Il re dei bolcevichi coronava la nostra civiltà con logica sino all’assurdo, con giustizia sino all’ingiustizia. La civiltà, come la serpe, mordeva se stessa.
Forse era bene così: forse era la vita senza più dolore; senza più il pianto.
Ma Beatus si fissò alquanto, e gli parve che la vita senza dolore, senza la coscienza che distingue l’uomo dall’uomo, fosse la morte.
Forse le lacrime sono anch’esse necessarie.
E anche quel nascere senza un rito, senza il grido di esultanza del padre e della madre, gli parve come un non nascere.
Pareva a Beatus di vivere entro un’atmosfera lucida per immoto bagliore: non v’erano più tenebre. Ma l’aria era irrespirabile: mancava il senso sacro della vita. L’equilibrio era folle: mancavano gli elementi imponderabili che la scienza ignora.

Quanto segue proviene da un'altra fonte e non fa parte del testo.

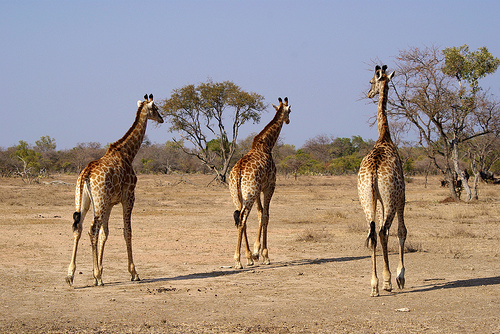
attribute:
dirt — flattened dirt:
[6, 175, 499, 326]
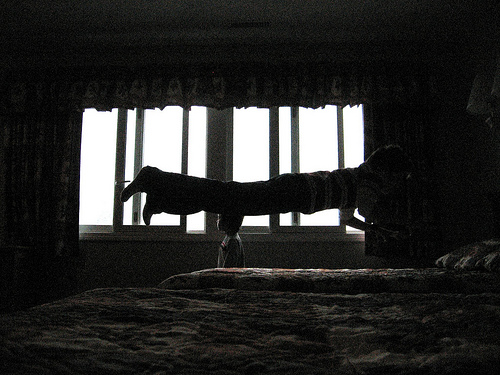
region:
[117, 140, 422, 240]
The man appears to be flying in the air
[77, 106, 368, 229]
Light is coming through the windows.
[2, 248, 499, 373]
Two beds are next to each other.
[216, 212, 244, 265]
A boy is standing and looking to the left.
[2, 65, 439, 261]
The window has ruffled curtains around it.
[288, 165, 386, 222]
The man is wearing a striped shirt.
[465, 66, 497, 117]
The lamp shade is angled back at the top.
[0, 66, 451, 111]
A valance is over the window.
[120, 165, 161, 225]
The feet do not have shoes on.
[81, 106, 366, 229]
The windows have different size spacing in the vertical strips and may be open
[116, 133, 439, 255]
little boy in the air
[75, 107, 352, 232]
light coming in the windows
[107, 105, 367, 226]
lines on the windows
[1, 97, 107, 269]
curtains pushed to ones side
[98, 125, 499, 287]
kid hovering over a bed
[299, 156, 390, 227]
striped short sleeved shirt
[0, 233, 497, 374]
two beds that are both made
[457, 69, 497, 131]
lamp on the wall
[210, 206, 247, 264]
little boy standing by the window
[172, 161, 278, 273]
little boy looking out the window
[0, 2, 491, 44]
ceiling in a bedroom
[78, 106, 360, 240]
windows allowing light in room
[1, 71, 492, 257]
curtains covering window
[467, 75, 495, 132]
lamps in bedroom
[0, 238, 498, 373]
two beds in a room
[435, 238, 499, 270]
pillows sitting on bed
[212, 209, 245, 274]
boy standing on floor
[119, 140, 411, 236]
boy bouncing on bed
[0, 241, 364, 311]
wall on opposite side of room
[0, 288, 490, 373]
floral blanket on bed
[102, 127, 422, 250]
child leaping onto bed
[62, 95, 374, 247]
windows behind boy leaping on bed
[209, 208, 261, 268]
child walking in front of windows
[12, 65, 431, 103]
valance over top of windows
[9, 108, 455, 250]
curtains on either side of window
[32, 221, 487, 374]
two beds in room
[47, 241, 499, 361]
bedspreads on the beds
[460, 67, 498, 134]
lamp attached to the wall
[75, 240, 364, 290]
wall below the windows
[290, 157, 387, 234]
striped shirt of boy leaping onto bed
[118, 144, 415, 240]
A boy in mid air over a bed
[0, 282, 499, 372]
A bed a boy is about to fall onto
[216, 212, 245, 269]
A boy standing up past the beds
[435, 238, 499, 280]
Pillows on the bed behind a standing boy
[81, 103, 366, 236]
Large windows in the room with light coming through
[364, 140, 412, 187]
Head of a boy with short hair who is in the air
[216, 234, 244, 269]
Long sleeve shirt on a standing boy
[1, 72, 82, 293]
Dark curtain to the left of the window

A Beatus pareva di esser solo fra ben pasciuti ambulanti cadaveri.
Note
- ↑ Quale sia il valore politico del bolcevismo russo, sarà dichiarato dall’avvenire. All’autore di questo capitolo la cosa importa mediocremente. Qui si accenna al fenomeno morale del bolcevismo, e quale apparve nel nostro occidente, in Italia nel 1918 e 1919 (anni in cui avviene l’azione del racconto) e come fu predicato fra noi, specie nel rapporto della famiglia e della prole: «Noi neghiamo il diritto paterno di educare la prole», ecc.